> [Description of the task] Counting the line with "later you need to cross the bridge — to drop" as the last one, copy out the lines of the data exactly from the first onward.
****************
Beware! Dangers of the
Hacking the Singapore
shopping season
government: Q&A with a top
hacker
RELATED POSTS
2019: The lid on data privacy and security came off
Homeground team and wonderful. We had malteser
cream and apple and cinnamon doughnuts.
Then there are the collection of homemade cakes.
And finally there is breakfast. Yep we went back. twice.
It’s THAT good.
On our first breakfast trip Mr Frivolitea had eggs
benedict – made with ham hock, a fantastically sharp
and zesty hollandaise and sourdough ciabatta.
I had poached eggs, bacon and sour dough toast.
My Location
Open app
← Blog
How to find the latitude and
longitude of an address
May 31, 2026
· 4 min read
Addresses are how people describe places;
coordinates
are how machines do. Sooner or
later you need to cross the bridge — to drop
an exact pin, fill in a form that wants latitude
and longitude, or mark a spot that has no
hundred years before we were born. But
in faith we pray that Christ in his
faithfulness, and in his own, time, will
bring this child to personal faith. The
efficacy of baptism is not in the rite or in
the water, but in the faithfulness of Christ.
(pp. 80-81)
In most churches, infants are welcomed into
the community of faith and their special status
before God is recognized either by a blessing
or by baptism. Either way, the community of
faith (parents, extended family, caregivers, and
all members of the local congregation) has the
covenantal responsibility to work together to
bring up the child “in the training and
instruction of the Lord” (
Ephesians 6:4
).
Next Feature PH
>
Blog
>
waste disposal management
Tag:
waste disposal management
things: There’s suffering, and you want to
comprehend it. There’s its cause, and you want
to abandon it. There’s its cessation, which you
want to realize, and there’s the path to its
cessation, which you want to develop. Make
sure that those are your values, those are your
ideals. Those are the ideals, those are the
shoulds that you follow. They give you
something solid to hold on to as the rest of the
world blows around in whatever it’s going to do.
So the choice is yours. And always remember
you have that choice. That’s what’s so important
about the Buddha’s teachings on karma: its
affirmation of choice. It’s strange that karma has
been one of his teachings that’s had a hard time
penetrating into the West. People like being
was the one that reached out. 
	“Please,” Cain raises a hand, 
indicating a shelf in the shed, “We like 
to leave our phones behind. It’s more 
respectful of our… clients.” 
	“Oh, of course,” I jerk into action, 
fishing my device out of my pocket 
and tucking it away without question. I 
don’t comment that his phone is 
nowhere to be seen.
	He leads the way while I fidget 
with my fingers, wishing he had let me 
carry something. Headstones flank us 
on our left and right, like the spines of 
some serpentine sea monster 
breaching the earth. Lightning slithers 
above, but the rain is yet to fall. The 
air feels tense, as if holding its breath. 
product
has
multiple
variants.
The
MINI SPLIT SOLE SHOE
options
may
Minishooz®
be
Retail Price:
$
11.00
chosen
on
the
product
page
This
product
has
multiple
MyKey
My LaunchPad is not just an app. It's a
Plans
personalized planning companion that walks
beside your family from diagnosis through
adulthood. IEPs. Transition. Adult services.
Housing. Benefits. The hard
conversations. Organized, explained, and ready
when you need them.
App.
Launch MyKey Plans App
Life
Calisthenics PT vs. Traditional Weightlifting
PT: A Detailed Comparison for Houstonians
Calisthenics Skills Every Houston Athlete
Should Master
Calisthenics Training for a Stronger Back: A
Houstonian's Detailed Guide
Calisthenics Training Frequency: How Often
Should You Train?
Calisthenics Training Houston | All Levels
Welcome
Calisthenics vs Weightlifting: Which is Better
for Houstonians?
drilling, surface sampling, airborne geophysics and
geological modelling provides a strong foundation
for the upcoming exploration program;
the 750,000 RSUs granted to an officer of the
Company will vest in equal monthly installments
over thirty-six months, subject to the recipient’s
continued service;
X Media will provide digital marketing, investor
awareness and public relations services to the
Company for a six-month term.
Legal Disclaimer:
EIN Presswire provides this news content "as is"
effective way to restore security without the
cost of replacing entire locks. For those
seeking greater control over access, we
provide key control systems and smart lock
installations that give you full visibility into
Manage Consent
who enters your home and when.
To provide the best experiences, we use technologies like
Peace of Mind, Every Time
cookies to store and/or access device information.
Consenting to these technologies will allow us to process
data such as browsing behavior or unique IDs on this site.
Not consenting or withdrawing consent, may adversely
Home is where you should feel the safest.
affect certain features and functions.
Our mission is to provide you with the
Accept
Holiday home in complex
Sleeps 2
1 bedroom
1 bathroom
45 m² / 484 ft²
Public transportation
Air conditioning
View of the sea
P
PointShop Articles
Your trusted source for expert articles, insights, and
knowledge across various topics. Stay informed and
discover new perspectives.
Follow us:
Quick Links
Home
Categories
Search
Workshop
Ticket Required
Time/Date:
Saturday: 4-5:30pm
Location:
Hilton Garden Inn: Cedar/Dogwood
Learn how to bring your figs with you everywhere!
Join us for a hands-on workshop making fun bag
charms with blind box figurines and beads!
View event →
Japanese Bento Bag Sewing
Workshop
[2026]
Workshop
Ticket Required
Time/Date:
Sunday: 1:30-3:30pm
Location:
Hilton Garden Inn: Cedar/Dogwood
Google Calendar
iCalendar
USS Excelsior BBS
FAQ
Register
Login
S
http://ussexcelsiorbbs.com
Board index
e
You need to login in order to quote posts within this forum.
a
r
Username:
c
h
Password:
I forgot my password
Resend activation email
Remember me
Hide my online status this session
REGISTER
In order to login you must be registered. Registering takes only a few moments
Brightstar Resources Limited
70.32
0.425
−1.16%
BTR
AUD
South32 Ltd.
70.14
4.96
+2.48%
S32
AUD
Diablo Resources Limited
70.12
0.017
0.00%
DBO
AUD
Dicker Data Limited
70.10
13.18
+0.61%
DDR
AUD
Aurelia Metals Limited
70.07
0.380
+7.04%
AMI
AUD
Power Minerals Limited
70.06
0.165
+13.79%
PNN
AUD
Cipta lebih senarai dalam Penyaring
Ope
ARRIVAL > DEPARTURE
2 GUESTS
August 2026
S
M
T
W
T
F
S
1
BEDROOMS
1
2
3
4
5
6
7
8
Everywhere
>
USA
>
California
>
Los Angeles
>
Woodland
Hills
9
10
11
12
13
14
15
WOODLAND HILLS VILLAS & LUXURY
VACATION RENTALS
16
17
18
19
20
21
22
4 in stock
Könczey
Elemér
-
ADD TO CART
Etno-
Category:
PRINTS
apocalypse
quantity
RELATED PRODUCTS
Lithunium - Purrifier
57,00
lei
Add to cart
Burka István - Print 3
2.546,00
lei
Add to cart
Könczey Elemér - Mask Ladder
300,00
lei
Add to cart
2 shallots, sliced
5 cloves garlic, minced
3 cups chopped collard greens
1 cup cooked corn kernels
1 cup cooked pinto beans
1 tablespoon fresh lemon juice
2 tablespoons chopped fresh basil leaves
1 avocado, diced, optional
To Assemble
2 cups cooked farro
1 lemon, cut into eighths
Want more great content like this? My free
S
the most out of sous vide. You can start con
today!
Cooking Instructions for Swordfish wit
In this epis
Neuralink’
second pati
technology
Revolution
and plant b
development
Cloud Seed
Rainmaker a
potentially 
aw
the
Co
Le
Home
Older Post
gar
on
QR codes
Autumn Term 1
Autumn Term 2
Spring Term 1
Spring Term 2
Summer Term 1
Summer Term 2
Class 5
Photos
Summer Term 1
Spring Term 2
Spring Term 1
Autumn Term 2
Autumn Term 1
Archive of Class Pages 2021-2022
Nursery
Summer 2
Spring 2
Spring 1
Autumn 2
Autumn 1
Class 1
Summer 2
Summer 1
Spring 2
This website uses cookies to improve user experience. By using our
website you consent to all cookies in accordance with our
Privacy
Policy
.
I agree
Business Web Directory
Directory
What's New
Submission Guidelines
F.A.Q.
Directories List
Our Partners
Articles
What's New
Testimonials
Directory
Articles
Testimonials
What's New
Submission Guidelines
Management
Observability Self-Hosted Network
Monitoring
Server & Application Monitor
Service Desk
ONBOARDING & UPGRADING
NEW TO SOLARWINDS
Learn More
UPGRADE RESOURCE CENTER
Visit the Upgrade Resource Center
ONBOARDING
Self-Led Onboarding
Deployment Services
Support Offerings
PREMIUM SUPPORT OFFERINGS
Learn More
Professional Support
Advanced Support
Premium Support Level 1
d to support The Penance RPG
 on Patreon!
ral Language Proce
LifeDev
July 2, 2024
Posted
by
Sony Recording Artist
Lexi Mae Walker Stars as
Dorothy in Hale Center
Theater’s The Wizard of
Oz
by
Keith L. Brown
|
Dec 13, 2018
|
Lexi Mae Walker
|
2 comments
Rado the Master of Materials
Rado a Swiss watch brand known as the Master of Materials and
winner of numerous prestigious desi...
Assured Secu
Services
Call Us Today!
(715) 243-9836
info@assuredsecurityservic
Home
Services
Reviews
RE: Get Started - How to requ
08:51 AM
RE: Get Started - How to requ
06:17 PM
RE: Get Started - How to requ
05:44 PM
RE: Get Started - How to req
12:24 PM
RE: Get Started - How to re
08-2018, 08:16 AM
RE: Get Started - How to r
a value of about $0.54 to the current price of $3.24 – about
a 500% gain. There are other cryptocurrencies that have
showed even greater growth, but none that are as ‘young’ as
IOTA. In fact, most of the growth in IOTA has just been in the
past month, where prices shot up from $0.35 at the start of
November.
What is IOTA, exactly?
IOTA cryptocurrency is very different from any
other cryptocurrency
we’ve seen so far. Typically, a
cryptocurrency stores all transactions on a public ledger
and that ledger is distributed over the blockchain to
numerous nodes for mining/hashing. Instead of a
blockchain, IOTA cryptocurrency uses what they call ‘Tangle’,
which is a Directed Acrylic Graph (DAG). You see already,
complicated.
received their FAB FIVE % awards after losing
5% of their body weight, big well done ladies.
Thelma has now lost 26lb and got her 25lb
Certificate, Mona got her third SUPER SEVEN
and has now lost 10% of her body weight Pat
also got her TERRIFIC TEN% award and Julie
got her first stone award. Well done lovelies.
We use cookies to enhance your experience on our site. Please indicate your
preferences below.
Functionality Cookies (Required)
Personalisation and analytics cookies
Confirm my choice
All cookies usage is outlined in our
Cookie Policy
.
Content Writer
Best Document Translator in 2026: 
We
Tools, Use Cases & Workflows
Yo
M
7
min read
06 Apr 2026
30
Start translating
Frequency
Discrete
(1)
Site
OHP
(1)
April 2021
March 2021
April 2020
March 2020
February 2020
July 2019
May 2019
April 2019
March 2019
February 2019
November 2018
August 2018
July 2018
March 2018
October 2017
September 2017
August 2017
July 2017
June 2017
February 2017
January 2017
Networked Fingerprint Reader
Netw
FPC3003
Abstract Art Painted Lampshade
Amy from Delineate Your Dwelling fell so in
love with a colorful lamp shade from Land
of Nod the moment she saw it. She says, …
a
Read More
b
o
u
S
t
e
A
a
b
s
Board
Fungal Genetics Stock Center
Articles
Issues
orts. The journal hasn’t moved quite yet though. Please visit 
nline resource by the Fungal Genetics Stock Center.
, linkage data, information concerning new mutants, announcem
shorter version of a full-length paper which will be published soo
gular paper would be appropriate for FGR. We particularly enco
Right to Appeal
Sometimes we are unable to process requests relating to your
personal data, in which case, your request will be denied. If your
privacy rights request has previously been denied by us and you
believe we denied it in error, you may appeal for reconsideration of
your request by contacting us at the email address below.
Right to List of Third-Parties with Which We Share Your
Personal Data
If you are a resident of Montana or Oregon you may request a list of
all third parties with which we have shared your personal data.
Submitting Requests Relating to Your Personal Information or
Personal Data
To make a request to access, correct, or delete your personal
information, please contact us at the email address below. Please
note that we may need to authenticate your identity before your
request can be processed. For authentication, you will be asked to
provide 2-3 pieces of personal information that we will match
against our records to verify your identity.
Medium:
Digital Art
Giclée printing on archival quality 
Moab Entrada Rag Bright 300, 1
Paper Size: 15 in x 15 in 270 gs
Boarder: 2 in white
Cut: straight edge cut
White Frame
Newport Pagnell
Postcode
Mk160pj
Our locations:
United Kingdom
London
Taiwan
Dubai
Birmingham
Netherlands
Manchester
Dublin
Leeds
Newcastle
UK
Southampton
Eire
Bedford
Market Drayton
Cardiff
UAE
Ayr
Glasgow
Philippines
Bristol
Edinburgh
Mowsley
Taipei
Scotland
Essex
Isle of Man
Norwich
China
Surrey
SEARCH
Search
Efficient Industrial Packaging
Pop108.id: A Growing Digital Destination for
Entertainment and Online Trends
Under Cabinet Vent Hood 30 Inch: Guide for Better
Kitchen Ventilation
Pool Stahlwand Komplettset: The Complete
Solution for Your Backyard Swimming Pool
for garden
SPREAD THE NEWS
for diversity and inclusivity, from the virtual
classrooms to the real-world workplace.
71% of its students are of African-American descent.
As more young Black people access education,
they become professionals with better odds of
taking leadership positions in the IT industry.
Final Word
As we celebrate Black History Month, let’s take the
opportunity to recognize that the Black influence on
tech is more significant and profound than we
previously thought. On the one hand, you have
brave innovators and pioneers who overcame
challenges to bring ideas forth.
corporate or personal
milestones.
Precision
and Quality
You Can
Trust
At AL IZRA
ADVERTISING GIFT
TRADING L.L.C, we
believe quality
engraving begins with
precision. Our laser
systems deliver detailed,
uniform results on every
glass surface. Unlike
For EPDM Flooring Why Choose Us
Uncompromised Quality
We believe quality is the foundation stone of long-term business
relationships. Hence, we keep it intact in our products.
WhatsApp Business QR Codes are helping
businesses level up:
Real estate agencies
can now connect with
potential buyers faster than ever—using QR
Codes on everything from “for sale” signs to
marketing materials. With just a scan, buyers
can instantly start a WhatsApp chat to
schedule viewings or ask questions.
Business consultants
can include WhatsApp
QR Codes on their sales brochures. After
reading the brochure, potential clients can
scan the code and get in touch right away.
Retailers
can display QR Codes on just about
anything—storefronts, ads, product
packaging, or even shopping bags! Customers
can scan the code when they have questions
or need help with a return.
****************
> [Output of the task]
Beware! Dangers of the
Hacking the Singapore
shopping season
government: Q&A with a top
hacker
RELATED POSTS
2019: The lid on data privacy and security came off
Homeground team and wonderful. We had malteser
cream and apple and cinnamon doughnuts.
Then there are the collection of homemade cakes.
And finally there is breakfast. Yep we went back. twice.
It’s THAT good.
On our first breakfast trip Mr Frivolitea had eggs
benedict – made with ham hock, a fantastically sharp
and zesty hollandaise and sourdough ciabatta.
I had poached eggs, bacon and sour dough toast.
My Location
Open app
← Blog
How to find the latitude and
longitude of an address
May 31, 2026
· 4 min read
Addresses are how people describe places;
coordinates
are how machines do. Sooner or
later you need to cross the bridge — to drop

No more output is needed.